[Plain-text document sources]
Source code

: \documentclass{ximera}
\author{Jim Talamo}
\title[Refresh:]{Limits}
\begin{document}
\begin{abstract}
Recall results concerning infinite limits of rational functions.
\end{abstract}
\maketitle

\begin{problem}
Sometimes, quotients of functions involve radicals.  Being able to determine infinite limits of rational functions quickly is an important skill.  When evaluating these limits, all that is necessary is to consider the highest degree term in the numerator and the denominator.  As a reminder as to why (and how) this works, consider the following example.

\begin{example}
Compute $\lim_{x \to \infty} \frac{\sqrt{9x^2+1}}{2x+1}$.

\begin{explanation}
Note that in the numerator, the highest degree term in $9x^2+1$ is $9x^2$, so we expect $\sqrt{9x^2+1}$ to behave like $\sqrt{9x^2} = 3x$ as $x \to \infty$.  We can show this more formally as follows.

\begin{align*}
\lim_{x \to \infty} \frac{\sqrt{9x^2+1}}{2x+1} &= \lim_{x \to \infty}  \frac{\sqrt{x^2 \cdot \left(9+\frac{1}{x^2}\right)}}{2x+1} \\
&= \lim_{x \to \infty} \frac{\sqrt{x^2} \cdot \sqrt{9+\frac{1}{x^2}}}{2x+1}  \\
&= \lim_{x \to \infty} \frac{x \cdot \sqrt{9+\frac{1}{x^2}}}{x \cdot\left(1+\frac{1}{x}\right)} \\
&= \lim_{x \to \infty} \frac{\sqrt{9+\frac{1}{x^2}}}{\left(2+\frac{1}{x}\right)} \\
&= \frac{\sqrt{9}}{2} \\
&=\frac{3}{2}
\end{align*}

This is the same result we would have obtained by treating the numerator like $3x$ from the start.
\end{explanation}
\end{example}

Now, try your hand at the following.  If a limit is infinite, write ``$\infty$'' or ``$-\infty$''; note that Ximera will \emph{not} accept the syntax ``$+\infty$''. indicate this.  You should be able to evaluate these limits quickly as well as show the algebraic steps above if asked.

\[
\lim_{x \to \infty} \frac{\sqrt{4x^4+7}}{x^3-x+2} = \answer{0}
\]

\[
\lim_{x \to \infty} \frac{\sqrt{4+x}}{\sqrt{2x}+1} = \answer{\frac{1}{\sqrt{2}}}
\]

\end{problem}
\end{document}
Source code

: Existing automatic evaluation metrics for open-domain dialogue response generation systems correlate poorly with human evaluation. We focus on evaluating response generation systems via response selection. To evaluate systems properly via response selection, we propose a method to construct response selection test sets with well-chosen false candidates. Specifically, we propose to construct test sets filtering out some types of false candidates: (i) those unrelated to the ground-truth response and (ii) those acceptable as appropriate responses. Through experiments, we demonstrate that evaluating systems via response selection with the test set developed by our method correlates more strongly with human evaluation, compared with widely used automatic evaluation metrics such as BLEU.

● WHAT YOU SHOULD DO:
Across the data, find each line that has "right" in it and copy that line.

● WRITTEN ANSWER:
\lim_{x \to \infty} \frac{\sqrt{9x^2+1}}{2x+1} &= \lim_{x \to \infty}  \frac{\sqrt{x^2 \cdot \left(9+\frac{1}{x^2}\right)}}{2x+1} \\
&= \lim_{x \to \infty} \frac{x \cdot \sqrt{9+\frac{1}{x^2}}}{x \cdot\left(1+\frac{1}{x}\right)} \\
&= \lim_{x \to \infty} \frac{\sqrt{9+\frac{1}{x^2}}}{\left(2+\frac{1}{x}\right)} \\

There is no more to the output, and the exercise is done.